- WHAT IS EXPECTED: Report each line of the records below that contains the word "reach". Treat uppercase and lowercase as different.
- - - - - - -
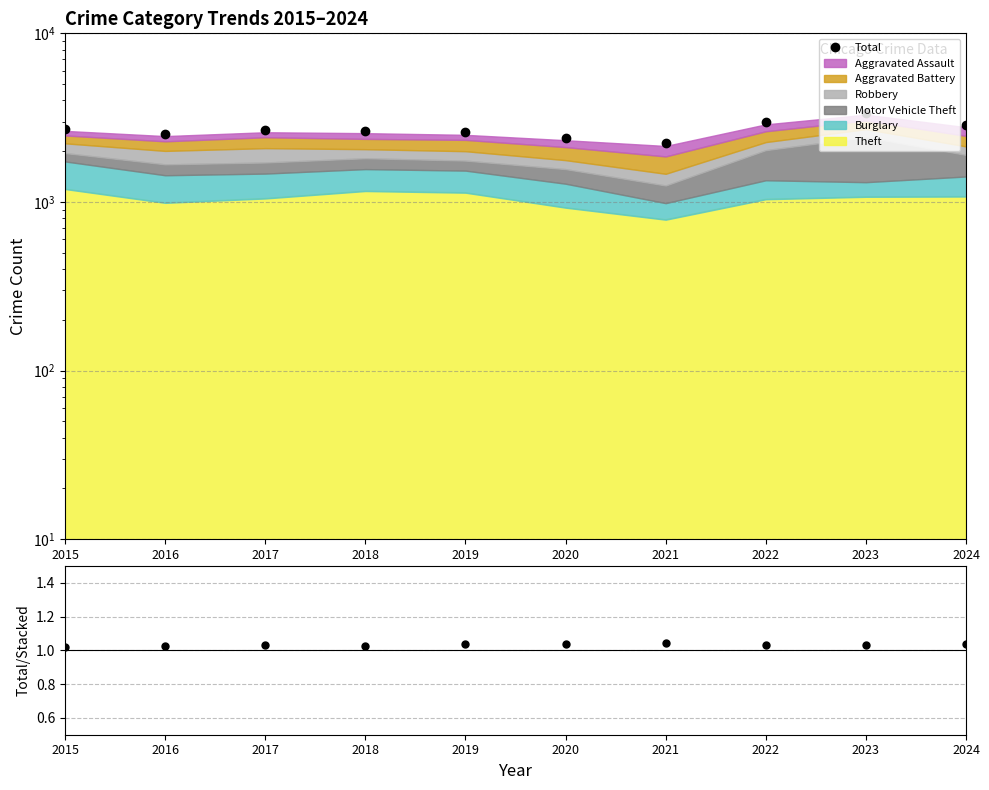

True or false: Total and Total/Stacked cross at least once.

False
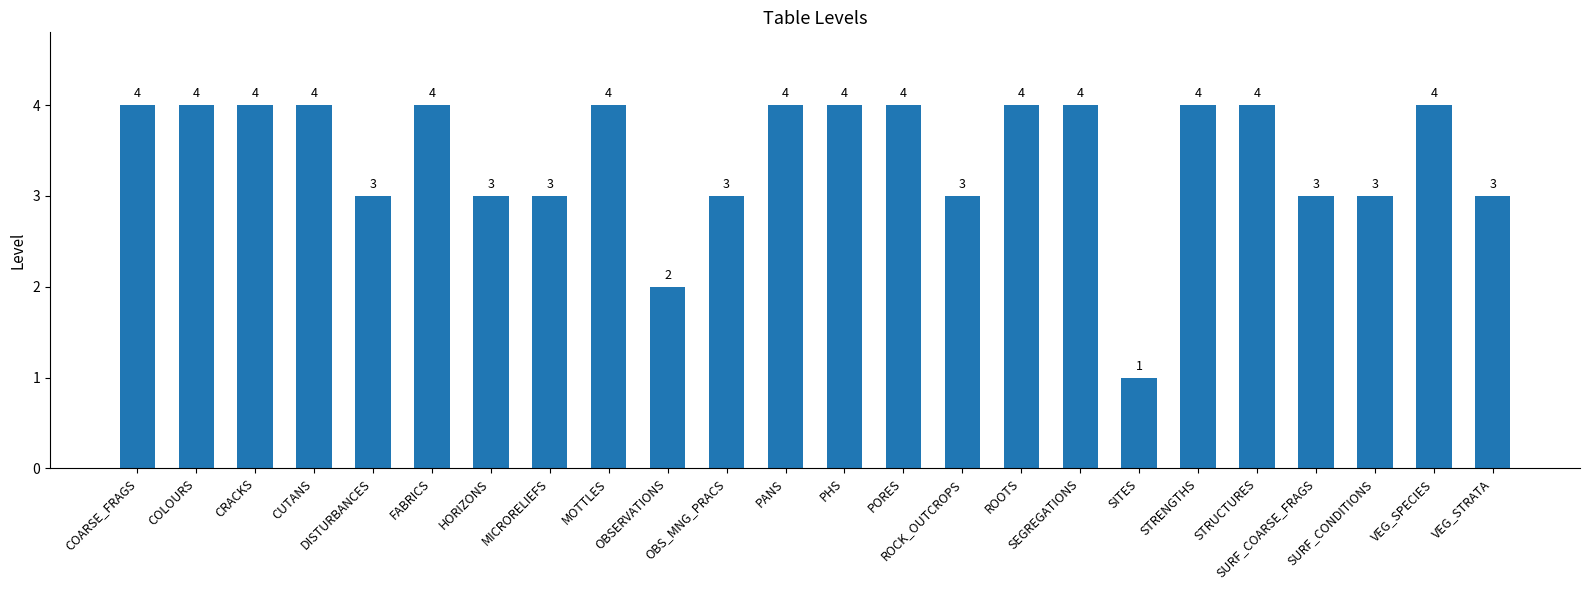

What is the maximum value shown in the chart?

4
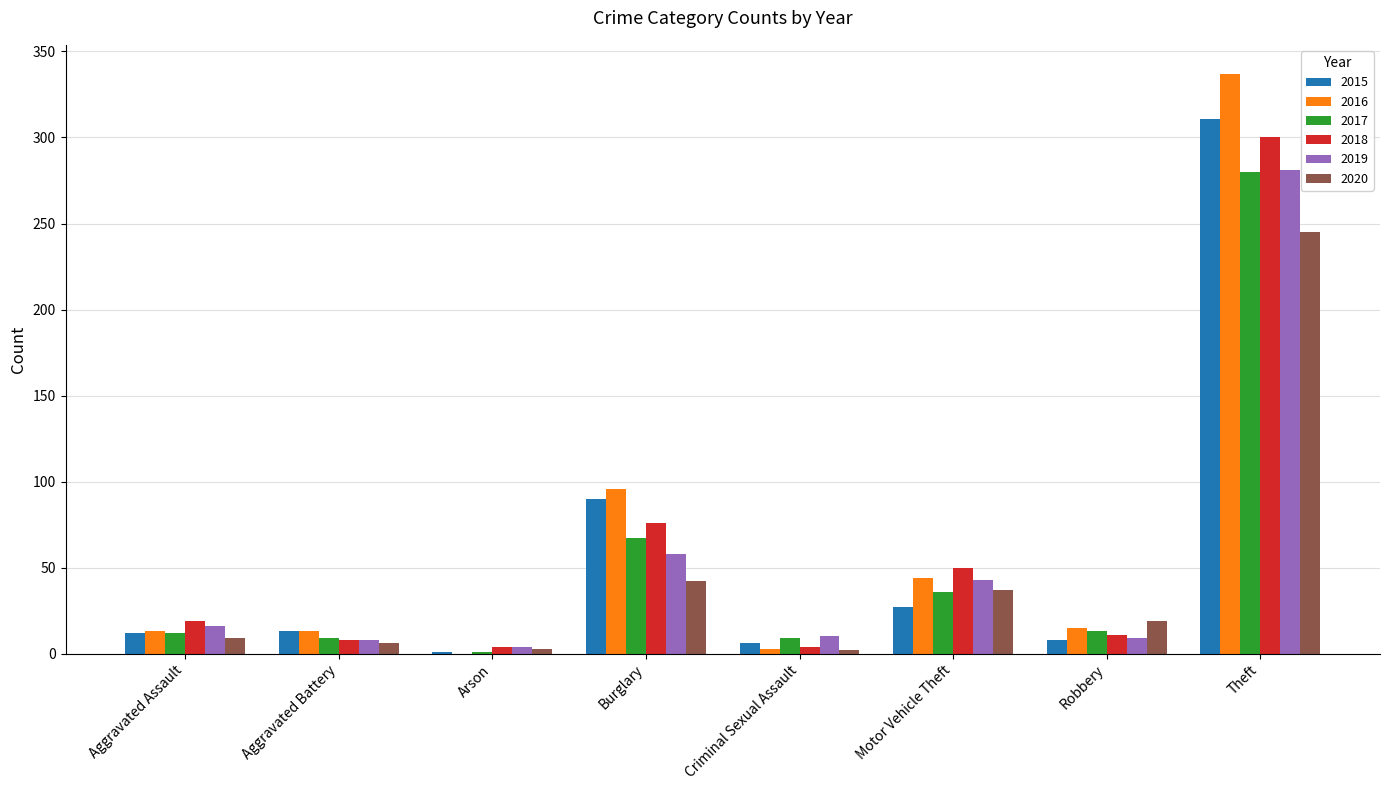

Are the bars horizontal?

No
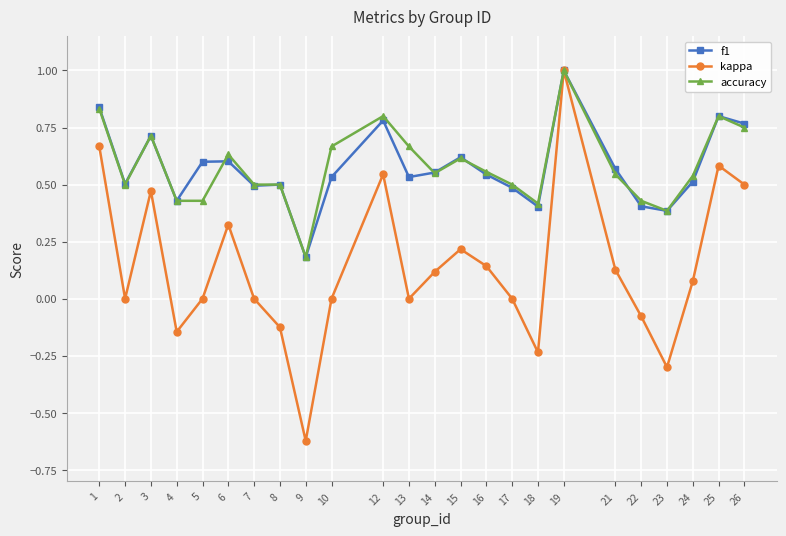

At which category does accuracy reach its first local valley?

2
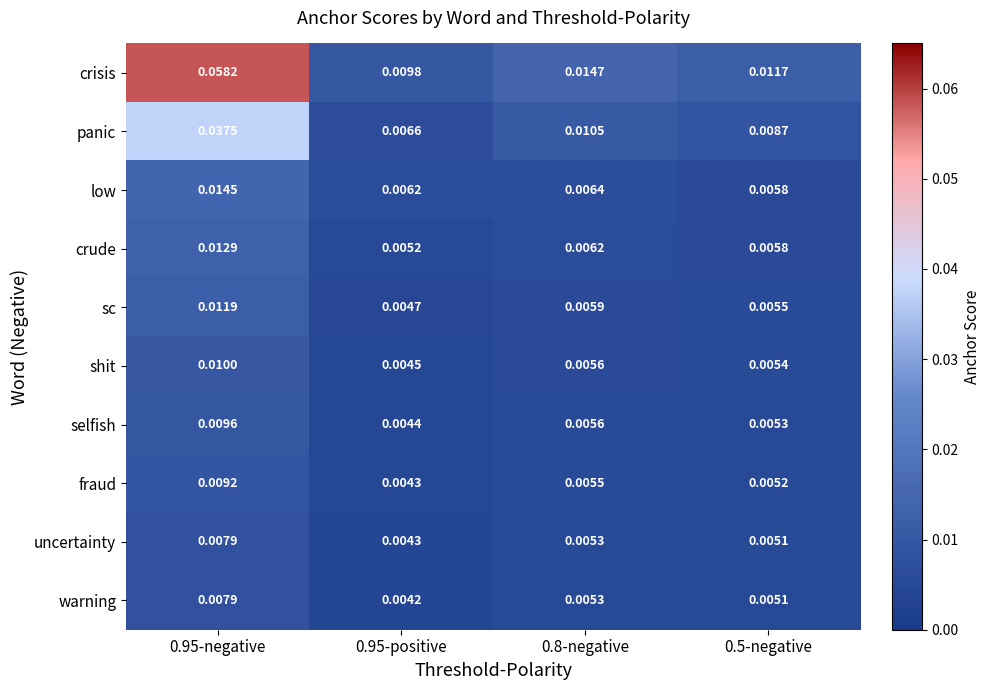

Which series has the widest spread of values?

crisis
- - - - - - -
- RESULT FOR THIS EXERCISE:
At which category does accuracy reach its first local valley?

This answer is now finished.